Alors pourquoi parle-t-on d'une Assemblée chauffée à blanc ? Parce que l'atmosphère est brûlante, parce qu'elle est explosive. Les députés sont-ils chauffés à blanc? En tout cas, voilà une image qui est empruntée à la métallurgie. Un métal chauffé à blanc, il est porté au-delà de son point d'incandescence. On aurait pu dire chauffé au rouge, c'est vrai, mais de façon assez paradoxale, si on dit chauffé à blanc, ça évoque un degré encore supérieur, qui évoque quelque chose peut être de plus abstrait que chauffé au rouge. Mais, mais ça brûle.

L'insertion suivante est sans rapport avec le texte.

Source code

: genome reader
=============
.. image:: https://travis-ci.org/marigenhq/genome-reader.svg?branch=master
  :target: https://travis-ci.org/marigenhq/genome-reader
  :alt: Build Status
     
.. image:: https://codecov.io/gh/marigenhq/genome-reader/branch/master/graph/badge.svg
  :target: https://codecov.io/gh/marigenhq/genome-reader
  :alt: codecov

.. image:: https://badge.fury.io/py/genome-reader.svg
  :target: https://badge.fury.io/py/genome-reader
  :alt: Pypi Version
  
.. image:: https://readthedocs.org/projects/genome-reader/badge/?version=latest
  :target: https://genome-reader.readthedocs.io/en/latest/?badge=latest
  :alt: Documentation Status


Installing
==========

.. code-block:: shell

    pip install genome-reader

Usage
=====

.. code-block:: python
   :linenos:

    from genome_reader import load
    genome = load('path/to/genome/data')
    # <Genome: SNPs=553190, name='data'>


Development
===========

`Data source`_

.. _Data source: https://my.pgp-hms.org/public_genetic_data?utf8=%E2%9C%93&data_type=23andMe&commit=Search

Et d'ailleurs, chaque couleur dans des expressions différentes fait naître des évocations différentes. À blanc, par exemple, peut avoir d'autres significations : intensif bien sûr. Saigner à blanc un animal, par exemple, c'est le saigner complètement jusqu'à ce qu'il n'ait plus de sang. Donc c'est comme ça qu'on comprend la référence à cette couleur. Mais parfois, au lieu de faire penser à un intensif, la couleur évoque un recul ou même une absence. Pour les armes à feu par exemple. Tirer à blanc indique qu'on a tiré un coup de feu, mais sans qu'aucune balle ne soit engagée dans l'arme. La poudre a explosé sans faire partir de projectile. Mais avec le vert, par exemple, rien à voir. Le vert, il évoque presque toujours la campagne, la verdure. Notamment dans l'expression se mettre au vert, quitter la ville. Mais en revanche, la formule feu vert indique une permission, un accord. « Oh, j'ai le feu vert du patron. On peut commencer à mettre notre projet en route ». Quand à l'orange, bah, lui aussi il nous fait revenir dans un environnement urbain. Passer à l'orange, c'est passer quand le feu est orange. Techniquement on devrait dire orangé, c'est le nom de la couleur. Seulement justement, le fonctionnement figuré de la langue échappe à cette normalisation. C'est ça qui est joli. Et si le feu vert indique qu'on peut passer le rouge, qu'on n'a pas le droit de passer, l'orange, bah c'est un fonctionnement plus mitigé. En principe, il demande qu'on s'arrête, sauf si on est trop près du feu, s'il faut freiner trop brutalement. Donc l'orange, c'est toujours un feu, une couleur à négocier. Passer à l'orange, au figuré, s'emploie également. On n'a rien fait d'interdit, mais c'était juste.